Start by preheating your oven to 180°C (350°F) and lining a baking sheet with parchment paper to prevent sticking.
In a large mixing bowl, combine the peanut butter and brown sugar. Use a spatula or mixer to beat them together until the mixture is smooth, slightly fluffy, and fragrant—about 2 minutes.
Add the large egg and vanilla extract to the bowl, then beat or stir until fully incorporated. The batter will become glossy and smooth.
In a separate bowl, whisk together the flour and baking soda to evenly distribute the leavening agent.
Gradually add the dry ingredients into the wet mixture, mixing gently until just combined. The dough will be thick and slightly sticky.
Gently fold in the chocolate chips until evenly distributed throughout the dough, making sure not to overmix.
Use a cookie scoop or two spoons to portion out dough onto the prepared baking sheet, spacing each about 2 inches apart for spreading.
Press each dough ball lightly with the back of a spoon or your fingers to flatten just a bit, encouraging even spreading.

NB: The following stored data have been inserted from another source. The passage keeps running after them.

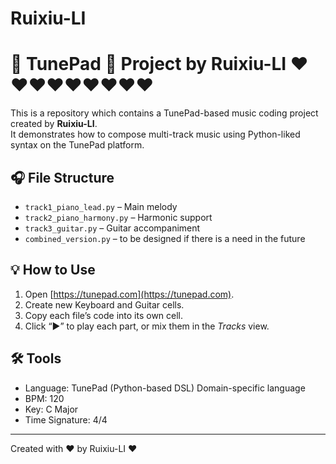 # Ruixiu-LI
# 🎵 TunePad 🎹 Project by Ruixiu-LI ❤️❤️❤️❤️❤️❤️❤️❤️❤️

This is a repository which contains a TunePad-based music coding project created by **Ruixiu-LI**.  
It demonstrates how to compose multi-track music using Python-liked syntax on the TunePad platform.

## 🎧 File Structure
- `track1_piano_lead.py` – Main melody
- `track2_piano_harmony.py` – Harmonic support
- `track3_guitar.py` – Guitar accompaniment
- `combined_version.py` – to be designed if there is a need in the future

## 💡 How to Use
1. Open [https://tunepad.com](https://tunepad.com).
2. Create new Keyboard and Guitar cells.
3. Copy each file’s code into its own cell.
4. Click “▶” to play each part, or mix them in the *Tracks* view.

## 🛠️ Tools
- Language: TunePad (Python-based DSL) Domain-specific language
- BPM: 120
- Key: C Major
- Time Signature: 4/4

---

Created with ❤️ by Ruixiu-LI ❤️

Bake in the preheated oven for 10-12 minutes, watching for the edges to turn a golden brown while the centers remain soft and gooey.
Once baked, remove the cookies from the oven and let them sit on the sheet for about 5 minutes to firm up slightly.
Transfer the cookies to a wire rack to cool completely for about 10 minutes, allowing the centers to set and develop their full flavor.
Enjoy these cookies warm or at room temperature, reveling in their crispy edges, gooey centers, and nostalgic peanut-chocolate flavor combo.